Responsiveness to clinically significant change is an important and often neglected aspect of measures used in clinical trials. However, it is not yet clear how best to assess responsiveness, and, like other researchers, we examined various different statistics.14 ,29 The different approaches yielded broadly similar and satisfactory results. Detecting improvement is the usual goal of intervention studies. For all measures in this study, effect sizes for detecting deterioration were greater than effect sizes for detecting improvement, although the latter were still within an acceptable range. Although the number of patients experiencing deterioration in our study was small, this finding has also been reported by investigators using other health measures.30This probably reflects the fact that most of our patients were already on optimal treatment for heart failure at the onset of the study, although a “ceiling effect” may have occurred in some patients with relatively mild heart failure.

Jenkinson et al noted that the SF-36 and Dartmouth COOP, two generic measures of health related quality of life, were not responsive to self reported improvements in global health in a study of elderly heart failure patients starting treatment with an ACE inhibitor.31 Our results in a rather similar population using the CHQ, a heart failure specific quality of life measure, are very different. It is possible that ACE inhibitors, despite their beneficial effects on mortality, do not lead to major improvement in quality of life. However, the better responsiveness of the CHQ may simply reflect the fact that it is designed specifically for use in heart failure, with several items chosen by the patients themselves.

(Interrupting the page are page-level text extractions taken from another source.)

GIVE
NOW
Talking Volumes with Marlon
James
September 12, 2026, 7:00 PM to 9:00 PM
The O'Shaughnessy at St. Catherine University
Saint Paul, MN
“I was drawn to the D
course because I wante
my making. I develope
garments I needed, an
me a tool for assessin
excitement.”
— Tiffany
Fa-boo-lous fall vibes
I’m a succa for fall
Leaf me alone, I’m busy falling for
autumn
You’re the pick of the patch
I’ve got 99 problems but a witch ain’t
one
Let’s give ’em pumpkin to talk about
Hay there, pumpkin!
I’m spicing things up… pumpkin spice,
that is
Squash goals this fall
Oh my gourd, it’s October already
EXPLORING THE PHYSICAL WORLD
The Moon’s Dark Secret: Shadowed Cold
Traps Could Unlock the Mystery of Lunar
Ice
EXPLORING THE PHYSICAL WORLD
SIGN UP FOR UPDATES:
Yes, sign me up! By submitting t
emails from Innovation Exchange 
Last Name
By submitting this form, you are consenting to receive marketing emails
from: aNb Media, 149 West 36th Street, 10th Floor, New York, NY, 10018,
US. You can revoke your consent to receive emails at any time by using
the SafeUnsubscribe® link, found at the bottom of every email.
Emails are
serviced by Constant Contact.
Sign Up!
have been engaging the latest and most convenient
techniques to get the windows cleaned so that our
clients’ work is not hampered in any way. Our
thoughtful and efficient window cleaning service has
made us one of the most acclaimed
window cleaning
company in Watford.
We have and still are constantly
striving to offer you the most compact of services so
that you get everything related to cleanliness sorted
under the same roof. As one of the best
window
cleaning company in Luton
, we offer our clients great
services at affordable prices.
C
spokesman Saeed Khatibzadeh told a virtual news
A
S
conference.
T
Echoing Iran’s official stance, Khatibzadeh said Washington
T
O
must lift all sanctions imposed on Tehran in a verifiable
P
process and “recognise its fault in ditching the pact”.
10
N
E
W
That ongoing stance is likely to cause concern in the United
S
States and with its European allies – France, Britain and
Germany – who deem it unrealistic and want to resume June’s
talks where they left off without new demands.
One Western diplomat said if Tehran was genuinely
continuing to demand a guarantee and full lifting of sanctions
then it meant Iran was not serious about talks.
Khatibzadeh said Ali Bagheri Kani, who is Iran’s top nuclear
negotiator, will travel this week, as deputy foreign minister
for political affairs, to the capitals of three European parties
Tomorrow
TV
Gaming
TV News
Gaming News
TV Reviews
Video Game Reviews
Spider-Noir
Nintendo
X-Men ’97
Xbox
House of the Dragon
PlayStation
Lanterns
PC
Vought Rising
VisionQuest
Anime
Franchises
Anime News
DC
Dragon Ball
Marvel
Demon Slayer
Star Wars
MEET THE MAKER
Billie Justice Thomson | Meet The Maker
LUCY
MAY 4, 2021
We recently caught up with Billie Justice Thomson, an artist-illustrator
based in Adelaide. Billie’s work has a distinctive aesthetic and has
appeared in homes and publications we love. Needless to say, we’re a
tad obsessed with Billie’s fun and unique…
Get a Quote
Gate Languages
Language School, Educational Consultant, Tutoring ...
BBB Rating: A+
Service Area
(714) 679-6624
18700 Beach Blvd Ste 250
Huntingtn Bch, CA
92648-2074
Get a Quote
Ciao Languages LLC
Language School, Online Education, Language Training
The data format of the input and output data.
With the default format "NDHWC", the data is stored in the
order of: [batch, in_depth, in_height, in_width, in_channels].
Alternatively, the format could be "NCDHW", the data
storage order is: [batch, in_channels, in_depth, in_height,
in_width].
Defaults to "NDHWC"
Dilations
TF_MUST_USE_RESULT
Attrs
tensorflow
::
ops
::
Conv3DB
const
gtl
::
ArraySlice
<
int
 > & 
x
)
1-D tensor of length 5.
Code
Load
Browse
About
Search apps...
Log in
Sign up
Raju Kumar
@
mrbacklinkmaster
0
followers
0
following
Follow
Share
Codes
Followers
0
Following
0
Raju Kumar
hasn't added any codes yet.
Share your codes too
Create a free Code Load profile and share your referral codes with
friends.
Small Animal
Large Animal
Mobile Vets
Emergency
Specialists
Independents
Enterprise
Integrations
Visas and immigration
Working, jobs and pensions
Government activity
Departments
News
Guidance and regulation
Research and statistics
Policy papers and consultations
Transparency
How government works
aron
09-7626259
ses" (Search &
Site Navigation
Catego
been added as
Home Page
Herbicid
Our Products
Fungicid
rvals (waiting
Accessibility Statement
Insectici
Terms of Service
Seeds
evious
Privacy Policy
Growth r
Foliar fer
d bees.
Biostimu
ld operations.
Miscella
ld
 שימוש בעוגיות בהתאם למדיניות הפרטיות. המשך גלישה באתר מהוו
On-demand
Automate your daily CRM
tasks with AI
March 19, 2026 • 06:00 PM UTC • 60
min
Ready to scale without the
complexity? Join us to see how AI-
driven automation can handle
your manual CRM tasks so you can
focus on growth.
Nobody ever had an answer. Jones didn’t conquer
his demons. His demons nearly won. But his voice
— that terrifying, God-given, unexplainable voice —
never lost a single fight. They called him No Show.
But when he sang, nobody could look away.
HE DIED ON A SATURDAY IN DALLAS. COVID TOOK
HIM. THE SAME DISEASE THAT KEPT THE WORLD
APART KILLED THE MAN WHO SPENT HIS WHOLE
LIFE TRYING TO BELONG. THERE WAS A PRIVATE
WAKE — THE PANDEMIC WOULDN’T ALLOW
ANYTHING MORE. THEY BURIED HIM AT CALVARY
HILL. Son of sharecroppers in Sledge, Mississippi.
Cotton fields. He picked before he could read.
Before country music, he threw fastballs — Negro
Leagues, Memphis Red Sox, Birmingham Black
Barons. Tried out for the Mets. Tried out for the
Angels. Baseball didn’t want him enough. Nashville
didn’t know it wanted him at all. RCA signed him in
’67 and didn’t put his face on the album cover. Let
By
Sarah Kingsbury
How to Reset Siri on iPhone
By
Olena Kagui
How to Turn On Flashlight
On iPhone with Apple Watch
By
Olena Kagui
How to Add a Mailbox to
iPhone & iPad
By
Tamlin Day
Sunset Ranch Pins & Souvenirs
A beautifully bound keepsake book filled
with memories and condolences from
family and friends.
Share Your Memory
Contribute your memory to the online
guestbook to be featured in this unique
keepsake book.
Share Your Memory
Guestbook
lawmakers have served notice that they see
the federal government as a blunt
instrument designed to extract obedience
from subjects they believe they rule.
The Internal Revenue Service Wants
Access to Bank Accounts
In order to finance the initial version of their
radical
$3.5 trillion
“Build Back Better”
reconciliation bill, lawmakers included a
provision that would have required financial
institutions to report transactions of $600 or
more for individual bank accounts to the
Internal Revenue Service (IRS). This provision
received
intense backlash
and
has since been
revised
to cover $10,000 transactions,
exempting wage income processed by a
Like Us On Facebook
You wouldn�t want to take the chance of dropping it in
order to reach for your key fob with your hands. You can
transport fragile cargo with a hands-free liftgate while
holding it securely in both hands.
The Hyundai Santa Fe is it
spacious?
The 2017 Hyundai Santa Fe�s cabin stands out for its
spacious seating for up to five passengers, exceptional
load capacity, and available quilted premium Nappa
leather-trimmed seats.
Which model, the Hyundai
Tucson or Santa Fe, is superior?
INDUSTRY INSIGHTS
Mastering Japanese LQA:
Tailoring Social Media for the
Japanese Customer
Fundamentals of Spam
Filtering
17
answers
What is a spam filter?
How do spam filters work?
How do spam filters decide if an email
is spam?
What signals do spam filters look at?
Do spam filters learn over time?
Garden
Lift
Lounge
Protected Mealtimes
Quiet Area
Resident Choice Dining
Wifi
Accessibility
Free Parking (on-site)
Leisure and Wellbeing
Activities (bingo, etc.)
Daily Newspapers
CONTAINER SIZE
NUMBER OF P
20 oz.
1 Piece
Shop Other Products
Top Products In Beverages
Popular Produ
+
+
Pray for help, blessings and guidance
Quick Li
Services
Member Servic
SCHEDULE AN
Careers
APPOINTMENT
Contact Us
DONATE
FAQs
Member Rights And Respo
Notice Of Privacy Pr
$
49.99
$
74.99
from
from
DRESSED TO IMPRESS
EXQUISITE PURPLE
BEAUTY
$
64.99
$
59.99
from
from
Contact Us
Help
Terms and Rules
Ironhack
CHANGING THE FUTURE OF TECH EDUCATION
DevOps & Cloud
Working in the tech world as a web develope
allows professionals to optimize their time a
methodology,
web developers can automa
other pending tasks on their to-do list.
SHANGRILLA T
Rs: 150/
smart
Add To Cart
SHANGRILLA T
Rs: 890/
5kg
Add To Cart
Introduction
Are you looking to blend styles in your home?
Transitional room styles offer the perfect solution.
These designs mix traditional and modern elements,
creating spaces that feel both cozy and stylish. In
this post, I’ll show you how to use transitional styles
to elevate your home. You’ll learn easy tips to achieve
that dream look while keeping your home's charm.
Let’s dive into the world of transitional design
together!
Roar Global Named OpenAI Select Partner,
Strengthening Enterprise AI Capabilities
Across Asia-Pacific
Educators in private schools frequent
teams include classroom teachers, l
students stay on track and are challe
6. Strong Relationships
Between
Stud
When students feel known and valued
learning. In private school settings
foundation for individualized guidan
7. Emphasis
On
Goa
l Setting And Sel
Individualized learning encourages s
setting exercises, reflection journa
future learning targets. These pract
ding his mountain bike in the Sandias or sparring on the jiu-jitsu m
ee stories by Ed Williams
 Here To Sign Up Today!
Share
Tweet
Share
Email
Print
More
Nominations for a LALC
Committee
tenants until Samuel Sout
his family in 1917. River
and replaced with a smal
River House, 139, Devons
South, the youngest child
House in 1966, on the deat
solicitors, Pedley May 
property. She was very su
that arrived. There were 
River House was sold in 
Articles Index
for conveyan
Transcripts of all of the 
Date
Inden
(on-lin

This study has several limitations. The numbers studied were small, particularly when examining the responsiveness to change in different directions. A quarter of the patients who had a baseline assessment did not have a repeat assessment within a relatively generous follow up period. This mainly reflects the frailty of our study group, and is an indicator of the problems to be expected when conducting research in such a population. Although our results suggest that the health measures assessed should be useful in conducting clinical trials of interventions in elderly people with heart failure, we did not examine the effects of any specific intervention in this study. Our results for the psychometric properties of the CHQ are very close to those reported by Guyatt et al using the same instrument in an intervention trial.8 Nevertheless, the discrepancy between our results and those of Jenkinson and colleagues31suggests that the responsiveness of the CHQ in very elderly patients with heart failure should be confirmed in an intervention study. We used a transitional scale from “much worse” to “much better” to judge change in cardiac status between the two testing sessions, and this scale was used as the external criterion of change for assessing responsiveness. Although this approach has been used in many similar studies,16 ,30 ,32 it should be noted that transitional scales are subject to bias resulting from the patient’s expectation of change—for example, after intensification of treatment at the initial visit.

In conclusion, our study suggests that the reproducibility and responsiveness of a walking test and a quality of life assessment instrument are satisfactory even in very elderly and frail patients with heart failure. Thus these measures may be useful as primary end points when conducting clinical trials in such populations.